Auf der Suche nach dem Klippenweg. Copyright K.G.Brandler
Das Vorhaben, jenseits der Pfingstochsentouren naturbelassene Wege zu finden, geht höchst langsam bzw. zu schnell in Erfüllung.

Hinter dem Absetzbecken
Der Weg zwischen den Absetzbecken verflüchtigt sich in unendlichen Dornröschenhecken und die Natur steckt voller Rätsel.

Antonia-Bank

Kein Wunder: Orientierung verloren. Gelmketal und Ammental daher vor und zurück.

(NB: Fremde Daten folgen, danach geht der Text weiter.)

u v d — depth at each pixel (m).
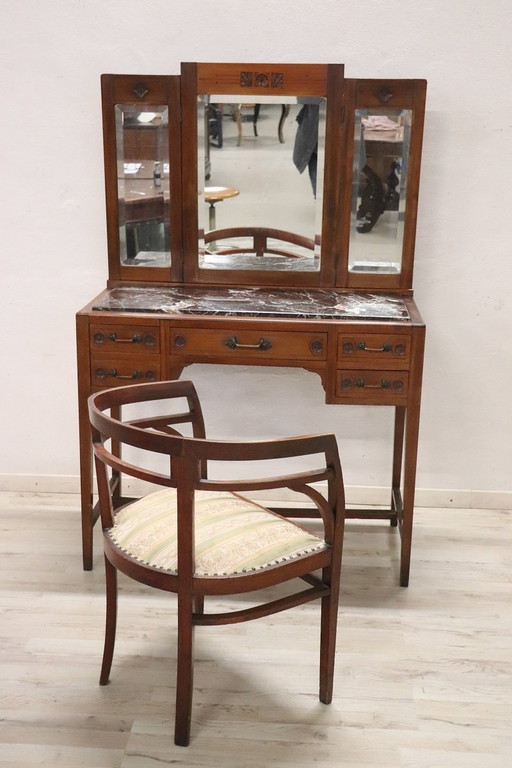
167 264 2.82
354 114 2.62
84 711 2.01
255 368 3.01
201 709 2.03
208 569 1.80
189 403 2.18
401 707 2.05
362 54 2.71
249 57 2.73
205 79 2.62
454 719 2.01
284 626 2.38
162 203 2.75
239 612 1.85
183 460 1.69
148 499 2.11
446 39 2.68
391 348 2.43
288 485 1.78
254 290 2.79
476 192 2.80
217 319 2.45
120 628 2.35
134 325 2.47
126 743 1.91
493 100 2.72
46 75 2.77
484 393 3.00
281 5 2.68
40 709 2.02
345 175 2.68
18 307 3.01
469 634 2.35
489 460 3.07
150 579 1.83
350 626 2.38
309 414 3.05
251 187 2.72
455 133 2.75
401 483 3.09
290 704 2.05
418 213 2.83
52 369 3.06
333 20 2.69
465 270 2.88
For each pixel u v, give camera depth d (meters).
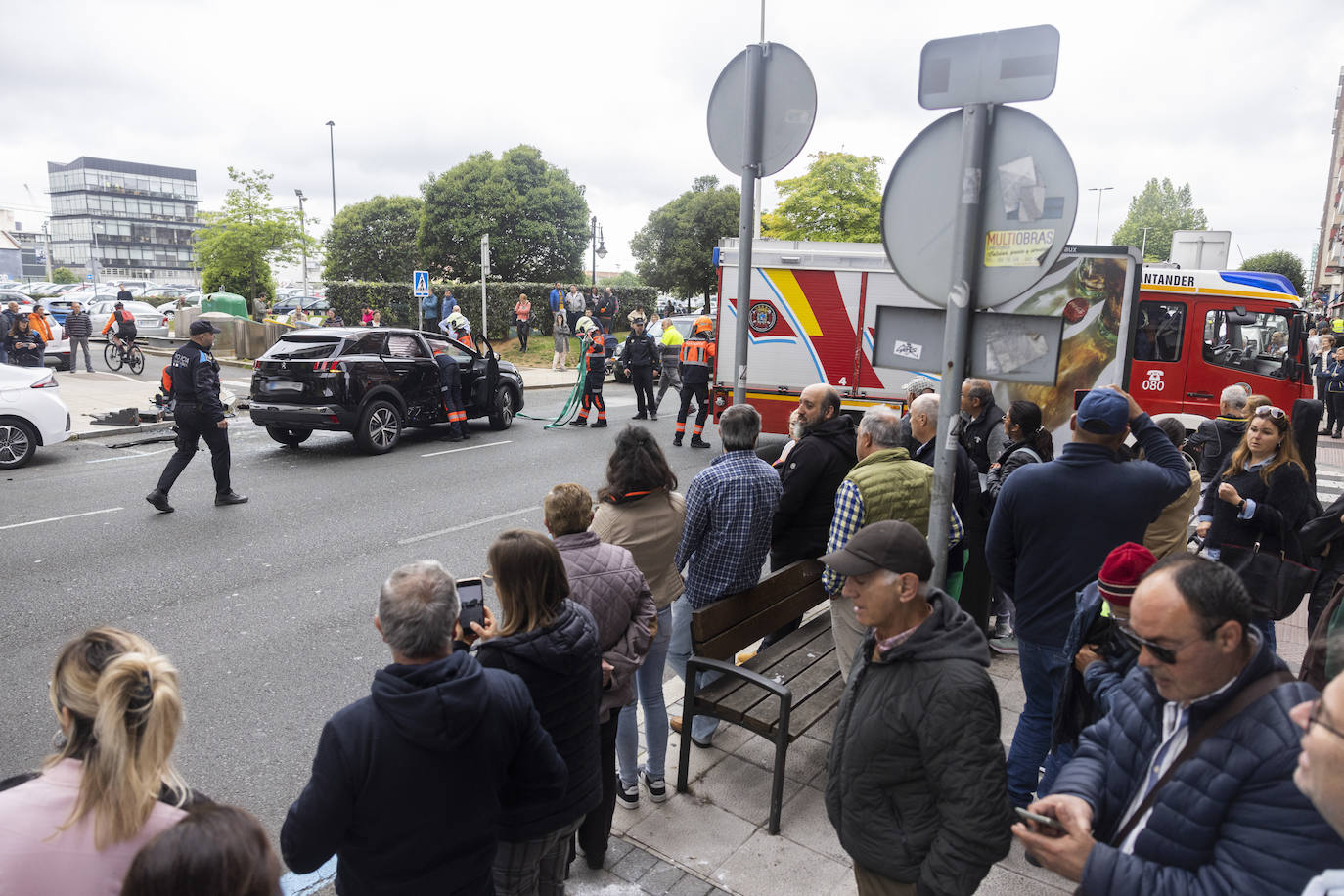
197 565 7.23
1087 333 8.94
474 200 38.75
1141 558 2.51
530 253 39.78
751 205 4.28
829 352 11.41
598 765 2.83
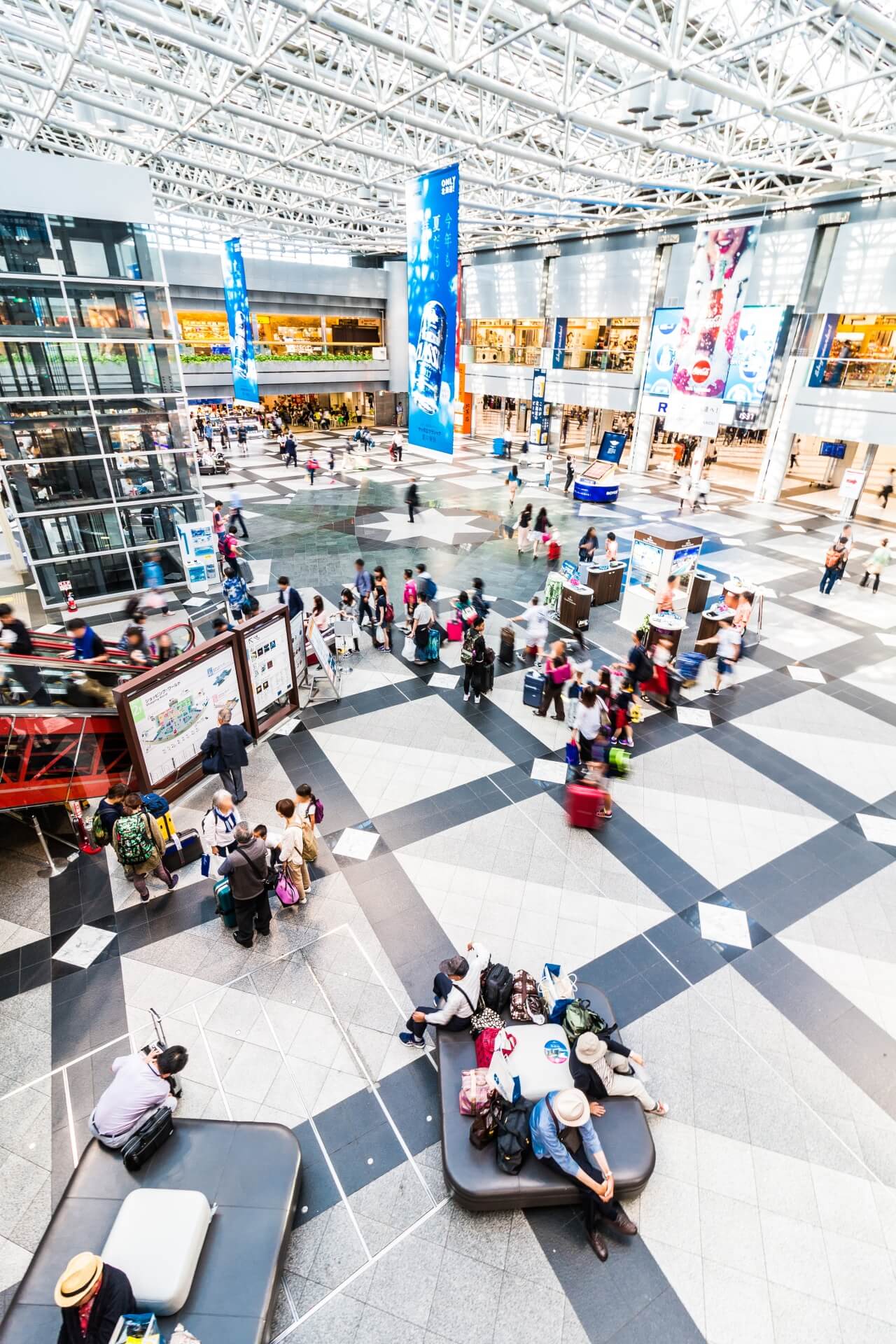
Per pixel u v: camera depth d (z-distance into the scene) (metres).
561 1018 4.91
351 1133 4.66
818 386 20.83
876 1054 5.29
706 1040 5.35
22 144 21.62
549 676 9.63
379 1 13.05
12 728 7.26
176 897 6.74
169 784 8.03
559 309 29.45
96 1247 3.78
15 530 16.67
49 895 6.77
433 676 11.19
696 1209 4.27
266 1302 3.54
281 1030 5.38
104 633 12.91
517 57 14.72
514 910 6.56
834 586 15.16
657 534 11.75
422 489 24.84
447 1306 3.80
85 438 13.60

Wandern im Harz, Sackgasse
Endlich: die Brücke am Waldhaus über die Oker, dann die Alte Harzstraße als Genusswandern.

Wandern im Harz

Wandern im Harz

Blick ins Okertal
Wandern im Harz

Autos und Motorräder sind trotz der Talstraße nicht zu hören: lauter braust der Wind oberhalb des Okertales in den Ohren.

Romkehaller Wasserfall
Schnellstens raus aus dem Bereich des windverwehten Wassers vom Romkerhallerfall! Viel kann nicht unten ankommen. Besichtigung sparen wir aus.

am Romkehaller Wasserfall
Der Tag neigt sich bereits dem Ende zu. Steil hoch geht es auf dem Klippenpfad. Das wegen Renovierung geschlossene Kästehaus muss nicht mehr sein. Wir umkreisen etliche Brocken (nicht den Brocken) und die Feigenbaumklippe.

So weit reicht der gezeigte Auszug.